A few years ago, Slash’s then-tech Chet Huan contacted us to let us know that Gibson was planning to release a signature Les Paul based on Slash’s main guitar: a handmade Les Paul replica made by late luthier Kris Derrig. Over the years we’ve had many players bring us two similar guitars and ask us to make them sound the same, and that was the case with the Slash pickups. As most people know, Slash used the APH-1 Alnico II Pro humbuckers in his Derrig Les Paul for decades, and recorded all of the Guns N Roses albums with that pickup. So when he did his signature deal with Gibson, he logically had them load APH’s into the prototypes. But these guitars ended up sounding quite different to the Appetite guitar. They were a little brighter and thinner sounding, so Slash asked us if we could ‘tweak’ the APH pickup for his new guitars in order to make them sound like his Derrig, a guitar with a bigger, punchier sound than any of Slash’s stage guitars. The challenge was to create a pickup that Slash could use in his Gibson Les Pauls that would make them sound like the Derrig, and that’s what we did with the APH-2 Slash set.

So the APH-2 model started with a regular APH-1 model tweaked with increased windings until it sounded right. We also used some “throw-back” appointments that made it more similar to the APH pickups that were built back in 1986, the year that Guns N’ Roses’ classic debut album Appetite For Destruction was released. Those appointments include single-conductor cable, a long-legged bottom plate and a wooden spacer. People have asked if it is simply an APH humbucker with Slash’s name on it, and the answer is absolutely not. We would never do that. The APH-2 is overwound and sounds noticeably beefier than the APH-1, and we felt it was a big enough difference to make it a new model.
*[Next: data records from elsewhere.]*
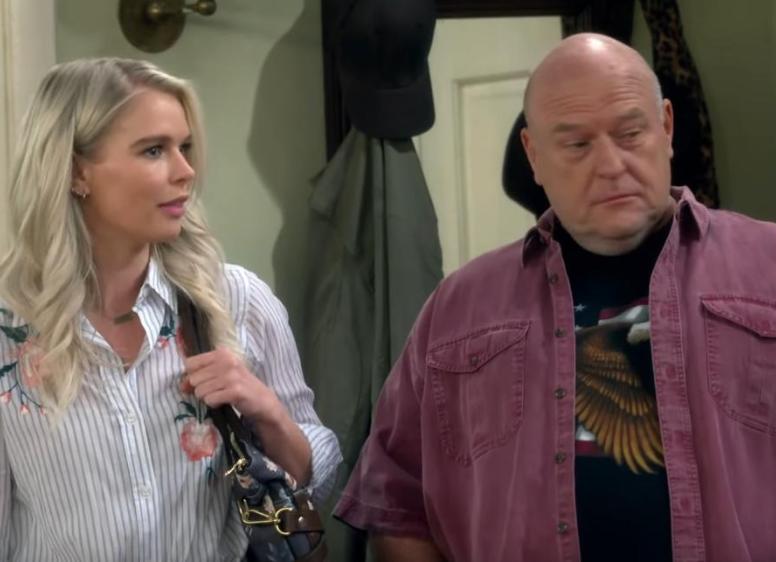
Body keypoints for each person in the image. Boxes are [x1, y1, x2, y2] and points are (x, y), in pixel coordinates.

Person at [334, 33, 776, 562]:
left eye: (630, 132)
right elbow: (396, 504)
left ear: (666, 127)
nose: (611, 165)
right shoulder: (459, 310)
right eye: (577, 145)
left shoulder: (766, 269)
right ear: (534, 155)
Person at [0, 58, 342, 561]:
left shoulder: (237, 300)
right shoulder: (8, 330)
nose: (186, 172)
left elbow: (320, 479)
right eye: (154, 150)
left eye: (186, 147)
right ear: (75, 171)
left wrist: (267, 412)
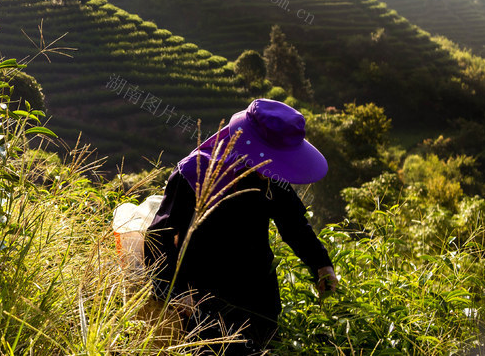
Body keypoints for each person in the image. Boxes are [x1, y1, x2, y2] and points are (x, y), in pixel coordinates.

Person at [143, 98, 338, 355]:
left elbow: (294, 225)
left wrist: (321, 264)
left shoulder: (271, 176)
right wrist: (172, 293)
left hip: (259, 299)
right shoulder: (195, 173)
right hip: (203, 300)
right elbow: (160, 237)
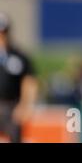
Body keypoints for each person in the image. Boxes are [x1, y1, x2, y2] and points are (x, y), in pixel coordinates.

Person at [0, 13, 38, 143]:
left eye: (3, 32)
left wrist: (26, 104)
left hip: (11, 106)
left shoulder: (18, 56)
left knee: (15, 137)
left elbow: (29, 81)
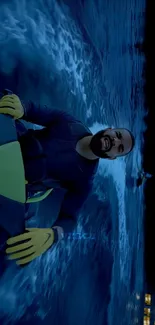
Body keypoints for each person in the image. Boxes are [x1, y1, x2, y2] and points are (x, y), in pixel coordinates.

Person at [0, 94, 135, 265]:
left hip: (14, 185)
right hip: (11, 143)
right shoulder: (69, 123)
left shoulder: (84, 180)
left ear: (113, 157)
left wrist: (51, 236)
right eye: (117, 134)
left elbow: (69, 218)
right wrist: (22, 107)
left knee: (8, 242)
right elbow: (34, 110)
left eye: (120, 147)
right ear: (109, 128)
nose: (115, 141)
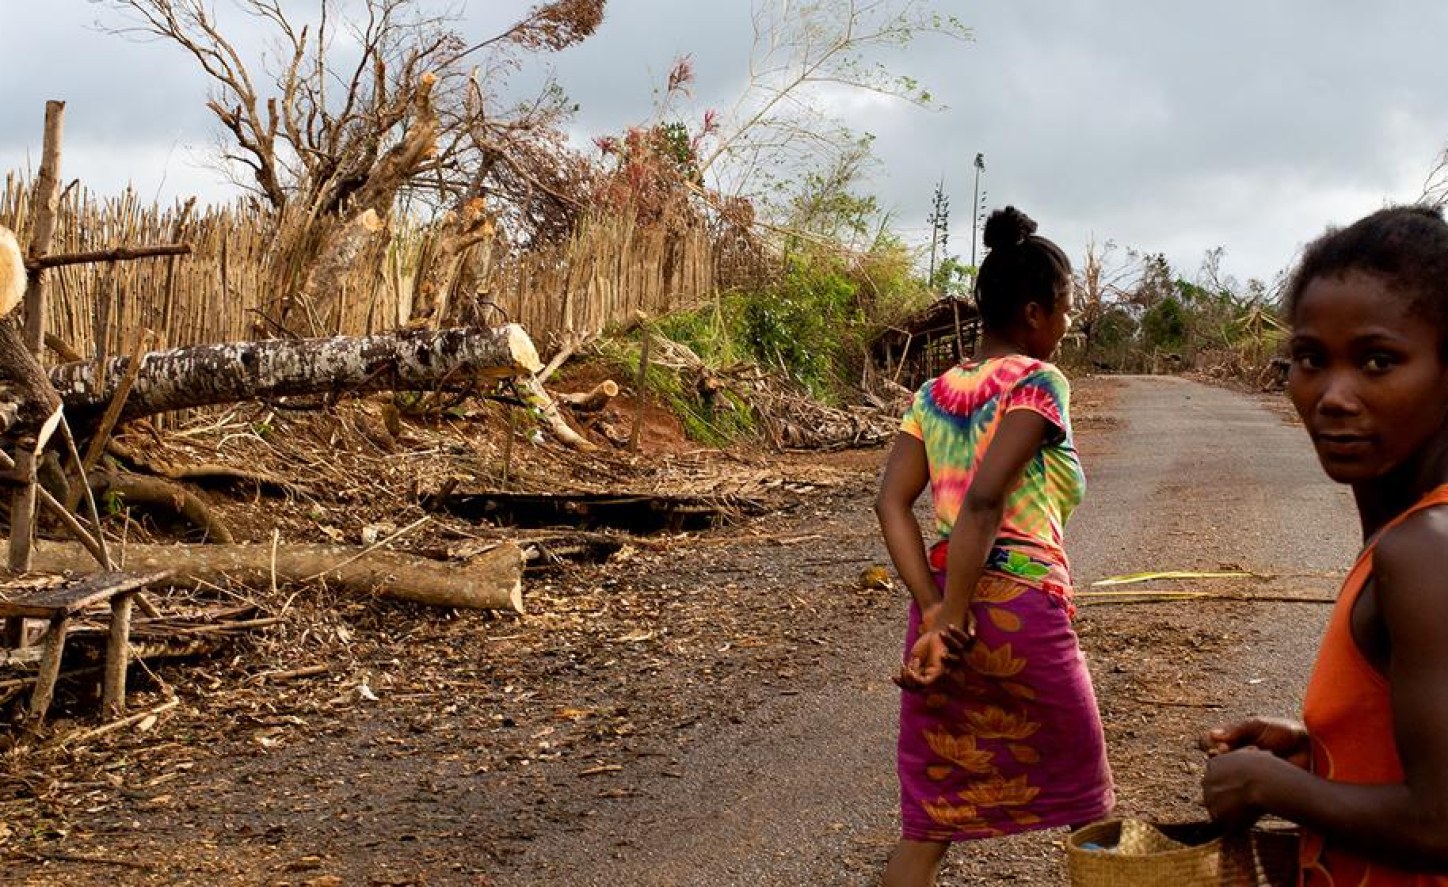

So which pickup do you go for if you’re looking for the ‘Slash’ sound? The way we like to recommend it is, if you have an older Les Paul – something heavier and not weight relieved or chambered – then you want the APH-1, because that is more like Slash’s Derrig. If you have a newer Les Paul, which tend to be chambered in a variety of different ways, you want the APH-2, because that is more like Slash’s new signature Les Pauls.

By the way, speaking of Slash’s ‘Appetite’ guitar, it still has the original Alnico II Pro pickups in it. In 2014 it dropped by for a visit with Uncle Seymour.